* Instructions for the task
Scan the records below for the string "left" and return every line where it appears.

* Structured pose outputs
# # #

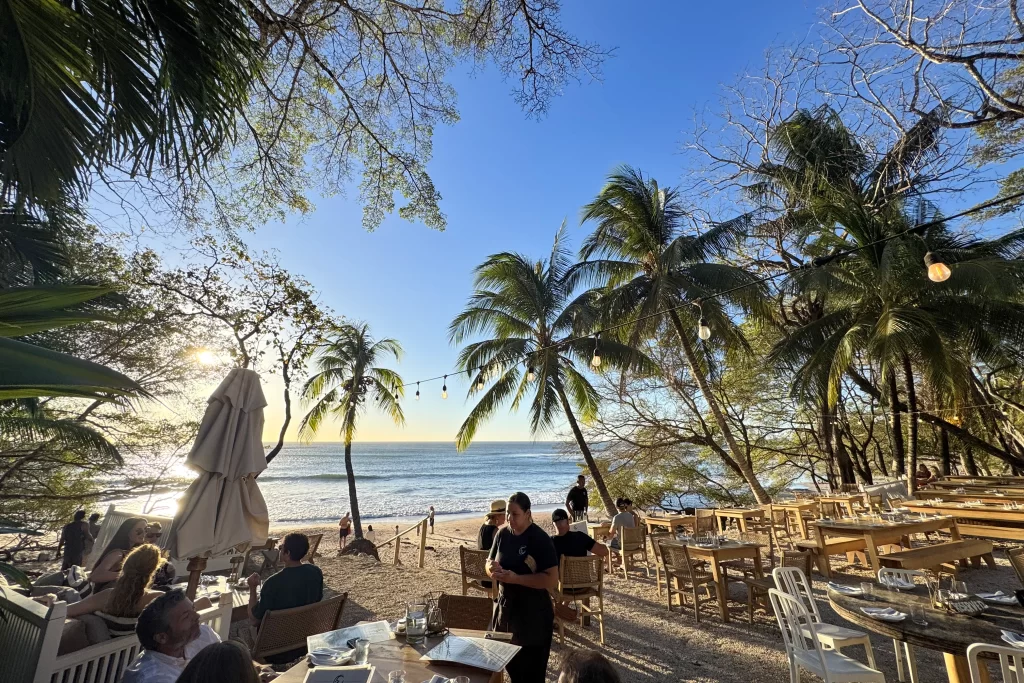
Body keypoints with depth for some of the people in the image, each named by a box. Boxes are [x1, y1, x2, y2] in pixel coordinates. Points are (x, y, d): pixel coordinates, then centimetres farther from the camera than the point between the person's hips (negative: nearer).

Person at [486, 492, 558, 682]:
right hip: (505, 606, 6)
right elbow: (489, 562, 10)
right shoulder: (502, 534, -2)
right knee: (510, 665, 22)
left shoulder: (541, 539, -20)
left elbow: (552, 580, -23)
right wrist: (492, 568, -15)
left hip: (533, 613, -6)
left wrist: (516, 578, -30)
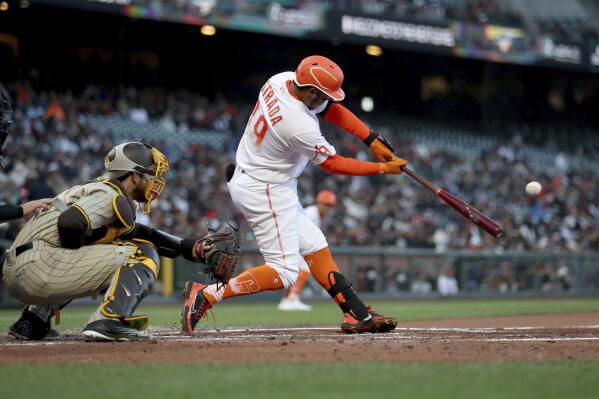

# # #

* Output for this task
left shoulder: (541, 539, -20)
left elbow: (552, 580, -23)
left hip: (533, 613, -6)
left wrist: (516, 578, -30)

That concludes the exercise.